Stefânia — É um processo histórico de divisão dos espaços em público e privado, onde prevalece o pensamento do homem sobre como os lugares devem ser. Então a mobilidade não é pensada para atender as necessidades diversas das pessoas, mas somente um grupo. Podemos perceber isso com o transporte público, cujos horários atendem os caminhos e os horários que levam as pessoas para o trabalho e para casa, num movimento pendular, em que o atendimento é reduzido ou não existe em outros horários. É como se as mulheres, principalmente as mães, não pertencessem àquele espaço. Na pesquisa, inclusive, isso é algo notável, pois quando o homem resolvia ajudar em casa era fazendo algo externo, como limpar a calçada, enquanto a mulher costuma ficar mais restrita aos espaços internos.
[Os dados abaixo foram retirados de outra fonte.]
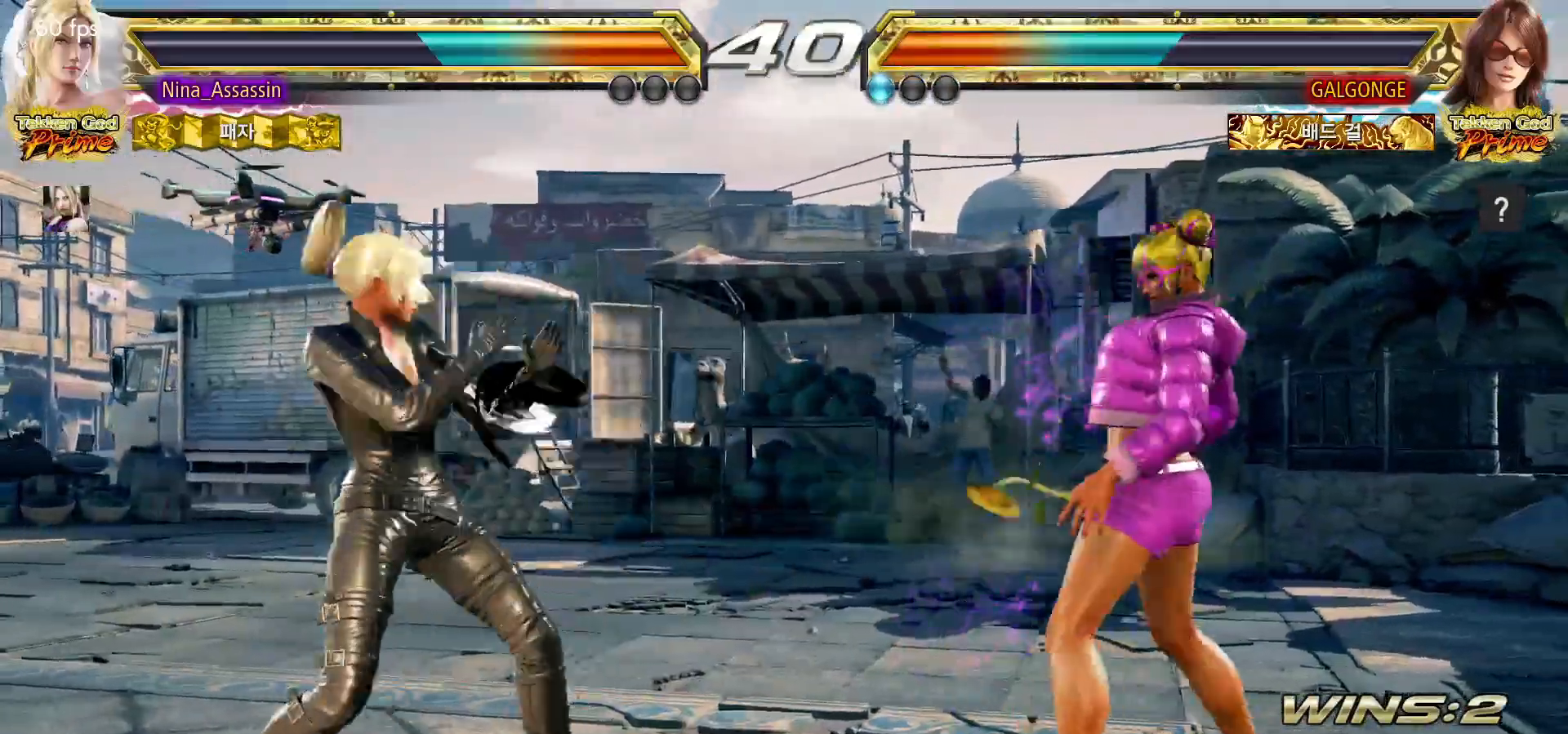
{"dt_ms": 1000, "buttons": [], "left_stick": "center"}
Além disso, o corpo da mulher é extremamente sexualizado como objeto de desejo masculino, o que também limita a mobilidade dela, uma vez que o medo é sempre citado na fala delas.

BP — Estamos no meio de uma eleição municipal. Acredita que a disputa possa trazer avanços?
Stefânia — Acho que não. As mudanças não vão vir pelo cenário eleitoral, mas pela luta das mulheres, uma mudança de baixo para cima. Temos hoje a Câmara dos Deputados mais conservadora da história, então não há espaço para essa discussão, ainda mais com outras coisas caindo na cabeça da gente, como a PEC 241 e a reforma do Ensino Médio.


Rápida

Inspiração
O estudo, conta Stefânia, nasceu de uma espécie de encontro da sua experiência como acadêmica de Ciências Sociais com a experiência prática na Ambiens Sociedade Cooperativa, que desenvolve projetos relacionados ao planejamento urbano, rural e regional. Na faculdade me interessei por questão de gênero. Depois vim trabalhar na Ambiens e senti falta da questão de gênero nas discussões. Então a dissertação acabou vindo como uma junção da discussão da cidade com a discussão de gênero, explica a pesquisadora.